= Fei Tang Precht =

Fei Tang Precht is an architect who co-founded Studio Precht alongside her husband Chris Precht.

== Early life and education ==
Fei Tang Precht was born in China and her grandfather was a bamboo craftsman.

She completed her master's degree from the University of Applied Arts Vienna.

== Career ==
In 2013, Fei Precht established Penda, a firm located in Beijing, China alongside her partner Chris Precht and Dayong Sun. After four years at Penda, Fei and Chris decided to relocate and downsize with a new practice, Studio Precht in 2017. Studio Precht is located in the Austrian Alps and is a small firm with only 6 people. The firm is known for pioneering new construction techniques using vernacular materials and its dramatic use of wood for sustainable projects that connect people back to nature.

== Projects ==
Bert - A tiny home tree house for Baumbaum. This concept was created by Fei Precht and her husband, Chris Precht. The concept consists of a playful take on modular, eco-treehouses of truncated timber.

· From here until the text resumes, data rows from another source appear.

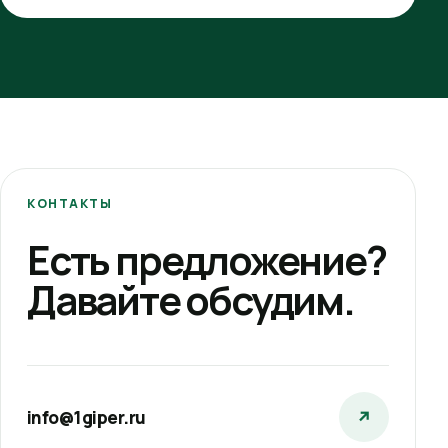
КОНТАКТЫ
Есть предложение?
Давайте обсудим.
info@1giper.ru
↗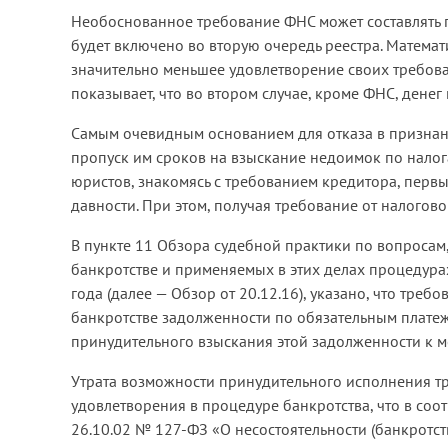
Необоснованное требование ФНС может составлять по
будет включено во вторую очередь реестра. Математ
значительно меньшее удовлетворение своих требова
показывает, что во втором случае, кроме ФНС, денег 
Самым очевидным основанием для отказа в призна
пропуск им сроков на взыскание недоимок по налог
юристов, знакомясь с требованием кредитора, перв
давности. При этом, получая требование от налогово
В пункте 11 Обзора судебной практики по вопросам
банкротстве и применяемых в этих делах процедура
года (далее — Обзор от 20.12.16), указано, что тре
банкротстве задолженности по обязательным плате
принудительного взыскания этой задолженности к м
Утрата возможности принудительного исполнения т
удовлетворения в процедуре банкротства, что в соо
26.10.02 № 127-ФЗ «О несостоятельности (банкротс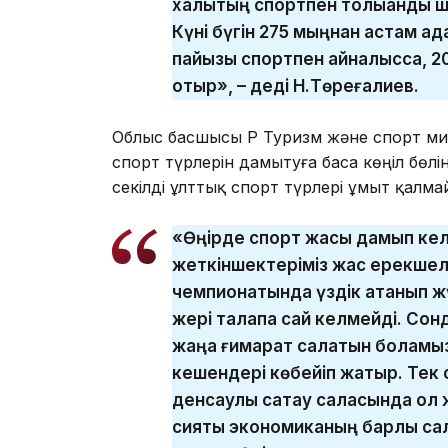
халықтың спортпен толыққанды 
Күні бүгін 275 мыңнан астам а
пайызы спортпен айналысса, 20
отыр», – деді Н.Төреғалиев.
Облыс басшысы ҚР Туризм және спорт ми
спорт түрлерін дамытуға баса көңіл бөлін
секілді ұлттық спорт түрлері ұмыт қалма
«Өңірде спорт жақсы дамып кел
жеткіншектеріміз жас ерекшелі
чемпионатында үздік атанып ж
жері талапқа сай келмейді. Сон
жаңа ғимарат салатын боламы
кешендері көбейіп жатыр. Тек с
денсаулық сақтау саласында қол
сияқты экономиканың барлық с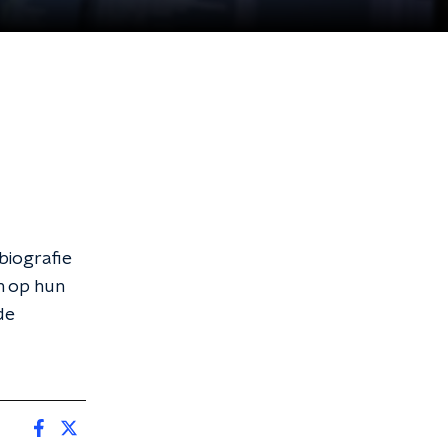
biografie
n op hun
de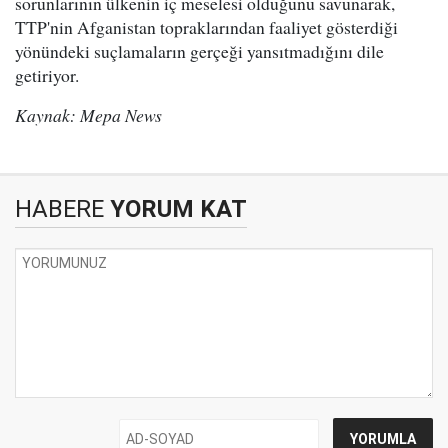
sorunlarının ülkenin iç meselesi olduğunu savunarak,
TTP'nin Afganistan topraklarından faaliyet gösterdiği
yönündeki suçlamaların gerçeği yansıtmadığını dile
getiriyor.
Kaynak: Mepa News
HABERE
YORUM KAT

Bert's design revolves around a circular base, featuring modular cells shaped like tubes. These cells house various amenities such as kitchens, living spaces, bedrooms, and bathrooms, which can be stacked around and above it, resembling the branching limbs of a tree extending from its trunk. It is designed in a modular system, allowing for clients to customize the spaces to their needs.

== Recognition ==
Studio Precht was awarded Architizer's Emerging Firm of the Year Award at the A+Awards Gala in 2016.

The firms took first place for Best Architectural Startup in 2017 by Archipreneur.